Proving a matrix is unitary

Threepwood

1. The problem statement, all variables and given/known data
I have been given the Hamiltonian
[tex]H = \sum_{k}\left(\epsilon_k - \mu\right) c_k^{\dag} c_k + \gamma \sum_{kp}c_k^{\dag} c_p[/tex]
and also that
[tex]c_p = \sum_{q} U_{pq} b_q[/tex]
I have to prove that this matrix [tex]U_{pq}[/tex] is unitary, and find an equation for [tex]U_{pq}[/tex].

2. Relevant equations
This is equivalent to proving that
[tex]\{b_q, b_p\} = 0[/tex]
and
[tex]\{b_q , b_p^{\dag}\} = \delta_{pq}[/tex]
where [tex]b[/tex] and [tex]c[/tex] are creation and annihiliation operators.

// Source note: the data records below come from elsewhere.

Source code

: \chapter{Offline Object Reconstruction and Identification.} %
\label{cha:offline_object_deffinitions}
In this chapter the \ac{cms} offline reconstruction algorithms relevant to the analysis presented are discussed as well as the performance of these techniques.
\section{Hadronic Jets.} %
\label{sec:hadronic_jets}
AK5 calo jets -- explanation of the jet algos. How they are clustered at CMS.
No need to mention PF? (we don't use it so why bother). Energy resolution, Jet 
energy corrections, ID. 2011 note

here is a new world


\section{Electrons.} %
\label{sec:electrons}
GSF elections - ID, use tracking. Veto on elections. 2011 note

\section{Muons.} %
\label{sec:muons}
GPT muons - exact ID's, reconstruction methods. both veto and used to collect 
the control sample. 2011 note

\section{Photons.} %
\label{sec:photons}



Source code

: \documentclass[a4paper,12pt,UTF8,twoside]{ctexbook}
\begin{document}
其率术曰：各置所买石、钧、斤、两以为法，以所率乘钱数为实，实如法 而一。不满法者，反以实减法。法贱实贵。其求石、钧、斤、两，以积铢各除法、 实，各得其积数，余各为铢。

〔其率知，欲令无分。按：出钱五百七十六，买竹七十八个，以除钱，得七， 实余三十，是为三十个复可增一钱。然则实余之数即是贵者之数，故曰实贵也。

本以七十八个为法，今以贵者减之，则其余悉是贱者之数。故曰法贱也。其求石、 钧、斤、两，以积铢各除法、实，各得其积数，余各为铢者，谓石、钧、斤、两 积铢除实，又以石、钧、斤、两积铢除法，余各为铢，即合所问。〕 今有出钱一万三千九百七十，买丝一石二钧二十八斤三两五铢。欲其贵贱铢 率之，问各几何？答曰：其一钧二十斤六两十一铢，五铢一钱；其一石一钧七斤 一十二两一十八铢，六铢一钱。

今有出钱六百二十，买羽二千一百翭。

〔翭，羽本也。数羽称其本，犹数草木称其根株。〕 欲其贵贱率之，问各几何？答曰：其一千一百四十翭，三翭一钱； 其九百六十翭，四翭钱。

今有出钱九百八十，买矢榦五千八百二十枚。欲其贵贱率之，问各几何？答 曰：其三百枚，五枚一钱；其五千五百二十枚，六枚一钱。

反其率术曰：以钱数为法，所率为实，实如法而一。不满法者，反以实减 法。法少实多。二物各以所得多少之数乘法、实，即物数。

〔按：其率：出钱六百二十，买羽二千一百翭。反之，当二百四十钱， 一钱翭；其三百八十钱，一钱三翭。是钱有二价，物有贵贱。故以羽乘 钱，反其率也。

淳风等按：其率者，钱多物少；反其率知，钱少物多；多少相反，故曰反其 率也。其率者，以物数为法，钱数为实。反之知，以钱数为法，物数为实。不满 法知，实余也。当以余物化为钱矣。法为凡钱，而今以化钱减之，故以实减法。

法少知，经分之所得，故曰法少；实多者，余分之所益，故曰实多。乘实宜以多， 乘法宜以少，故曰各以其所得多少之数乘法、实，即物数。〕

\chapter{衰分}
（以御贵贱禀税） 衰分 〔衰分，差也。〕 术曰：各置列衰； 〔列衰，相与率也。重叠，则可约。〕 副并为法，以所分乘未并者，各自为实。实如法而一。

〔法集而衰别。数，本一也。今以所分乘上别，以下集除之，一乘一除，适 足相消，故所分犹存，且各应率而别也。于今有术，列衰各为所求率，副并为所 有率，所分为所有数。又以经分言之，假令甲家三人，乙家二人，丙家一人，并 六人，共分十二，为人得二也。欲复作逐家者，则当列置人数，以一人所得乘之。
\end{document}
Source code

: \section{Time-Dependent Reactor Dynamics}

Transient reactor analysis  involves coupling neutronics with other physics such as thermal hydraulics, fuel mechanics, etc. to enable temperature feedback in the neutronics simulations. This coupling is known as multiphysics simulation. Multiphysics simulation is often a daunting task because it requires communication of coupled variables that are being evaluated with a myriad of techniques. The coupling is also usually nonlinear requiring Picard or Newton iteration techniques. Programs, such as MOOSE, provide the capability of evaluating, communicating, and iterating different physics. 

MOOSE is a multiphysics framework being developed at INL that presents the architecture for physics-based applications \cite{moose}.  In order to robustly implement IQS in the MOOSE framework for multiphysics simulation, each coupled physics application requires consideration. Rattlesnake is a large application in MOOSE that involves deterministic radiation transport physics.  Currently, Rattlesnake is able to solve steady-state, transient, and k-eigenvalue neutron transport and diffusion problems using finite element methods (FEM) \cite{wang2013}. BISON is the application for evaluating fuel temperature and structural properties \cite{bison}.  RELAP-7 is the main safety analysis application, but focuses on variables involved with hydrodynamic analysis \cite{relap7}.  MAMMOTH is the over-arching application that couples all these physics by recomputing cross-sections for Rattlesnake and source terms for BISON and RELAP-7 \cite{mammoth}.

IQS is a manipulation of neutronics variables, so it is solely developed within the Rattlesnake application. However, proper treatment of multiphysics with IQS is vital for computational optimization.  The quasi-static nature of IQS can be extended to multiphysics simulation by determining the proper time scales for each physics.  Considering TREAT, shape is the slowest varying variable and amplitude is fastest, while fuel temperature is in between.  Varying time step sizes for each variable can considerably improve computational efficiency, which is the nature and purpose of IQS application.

3. The attempt at a solution
Knowing that
[tex]c_p = \sum_{q} U_{pq} b_q[/tex]
then
[tex]c_q = \sum_{p} U_{pq} b_p[/tex]
and
[tex]\{b_q , b_p\} = b_q b_p + b_p b_q[/tex]
[tex]c_p b_p = \left(\sum_{q} U_{pq} b_q\right) b_p[/tex]
[tex]b_q c_q = b_q \left(\sum_{p} U_{pq} b_p\right)[/tex]
So that
[tex]c_p b_p + b_q c_q = \left(\sum_{q} U_{pq} b_q\right) b_p + b_q \left(\sum_{p} U_{pq} b_p\right)[/tex]

Hmm, now what?

borgwal

You should use that the c operators satisfy the same anticommutation relations that the b's also satisfy. On the other hand, c_p and b_q do not, in general, satisfy such relations.

Threepwood

Isn't that precisely what I'm supposed to be proving?

borgwal

No, you have to prove U is unitary.

Edit: you already seem to know that U being unitary is equivalent to the b's satisfying the same anticommutation relations as the c's. But that's all there is to it....

Threepwood

I need to prove those relations. How do I prove that
[tex]\{b_q , b_p\} = 0[/tex] and [tex]\{b_q , b_p^{\dag} \} = \delta_{pq}[/tex]?

And also, beyond that, how do I find an equation for U? I don't need to solve the equation for U, just find it.

borgwal

You need more information to prove any of those relations. You must have been given some info about what the b's are supposed to be, for instance. I assumed that you had been told that the b's are fermionic annihilation operators.

Threepwood

Yes, they are. At the moment I'm more interested in finding this equation for U, but I have no idea where to even start. I've just been playing around with the relations, like taking
[tex]c_p c_q^{\dag} + c_q^{\dag} c_p = \delta_{pq}[/tex]
applying [tex]c_q[/tex] to the left
[tex]c_q c_p c_q^{\dag} + c_q c_q^{\dag} c_p = c_q \delta_{pq}[/tex]
because [tex]c_p c_q = - c_q c_p[/tex], then
[tex]-c_p c_q c_q^{\dag} + c_q c_q^{\dag} c_p = c_q \delta_{pq}[/tex]
and [tex]c_q c_q^{\dag} = 0[/tex], so
[tex]c_q \delta_{pq} = 0[/tex]
Hmm! Is this useful relation? Probably not..

borgwal

If the b's are fermionic annihilation operators, then that *means* they satisfy the anticommutation relations that, as you figured out, are equivalent to U being unitary. Done.

Threepwood

Ok, but what about finding an equation for U?

borgwal

You clearly did not state the full problem so I have to keep guessing: were you supposed to diagonalize the Hamiltonian and find U such that [tex] H=\sum_k E(k) b^+_kb_k [/itex]?

Threepwood

That was never stated in the question, but maybe it was implied somehow. It would make sense. How would I go about doing that?